Revision-based generation of natural language summaries providing historical background: corpus-based analysis, design, implementation and evaluation

Automatically summarizing vast amounts of on-line quantitative data with a short natural language paragraph has a wide range of real-world applications. However, this specific task raises a number of difficult issues that are quite distinct from the generic task of language generation: conciseness, complex sentences, floating concepts, historical background, paraphrasing power and implicit content. In this thesis, I address these specific issues by proposing a new generation model in which a first pass builds a draft containing only the essential new facts to report and a second pass incrementally revises this draft to opportunistically add as many background facts as can fit within the space limit.

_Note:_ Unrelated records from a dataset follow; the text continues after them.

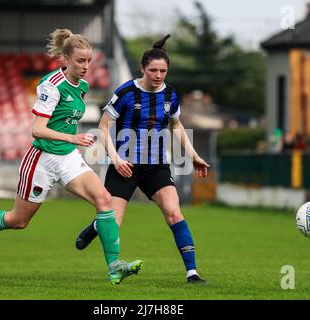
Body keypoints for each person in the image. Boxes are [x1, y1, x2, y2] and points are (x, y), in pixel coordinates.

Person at [0, 28, 142, 285]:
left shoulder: (82, 86)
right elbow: (37, 129)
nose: (86, 66)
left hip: (68, 157)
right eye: (80, 61)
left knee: (104, 200)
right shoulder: (51, 85)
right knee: (18, 221)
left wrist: (72, 142)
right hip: (42, 159)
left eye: (89, 61)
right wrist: (73, 138)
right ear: (66, 59)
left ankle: (115, 266)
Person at [75, 35, 210, 285]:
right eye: (153, 70)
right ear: (143, 69)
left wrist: (194, 157)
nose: (158, 75)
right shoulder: (126, 92)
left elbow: (176, 125)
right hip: (124, 166)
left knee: (174, 212)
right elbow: (104, 127)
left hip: (156, 166)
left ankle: (192, 272)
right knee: (113, 221)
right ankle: (96, 228)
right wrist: (115, 159)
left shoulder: (170, 94)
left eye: (163, 71)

This model requires a new type of linguistic knowledge: revision operations, which specifies the various ways a draft can be transformed in order to concisely accommodate a new piece of information. I present an in-depth corpus analysis of human-written sports summaries that resulted in an extensive set of such revision operations. I also present the implementation, based on functional unification grammars, of the system scSTREAK, which relies on these operations to incrementally generate complex sentences summarizing basketball games. This thesis also contains two quantitative evaluations. The first shows that the new revision-based generation model is far more robust than the one-pass model of previous generators. The second evaluation demonstrates that the revision operations acquired during the corpus analysis and implemented in scSTREAK are, for the most part, portable to at least one other quantitative domain (the stock market). scSTREAK is the first report generator that systematically places the facts which it summarizes in their historical perspective. It is more concise than previous systems thanks to its ability to generate more complex sentences and to opportunistically convey facts by adding a few words to carefully chosen draft constituents. The revision operations on which scSTREAK is based constitute the first set of corpus-based linguistic knowledge geared towards incremental generation. The evaluation presented in this thesis is also the first attempt to quantitatively assess the robustness of a new generation model and the portability of a new type of linguistic knowledge.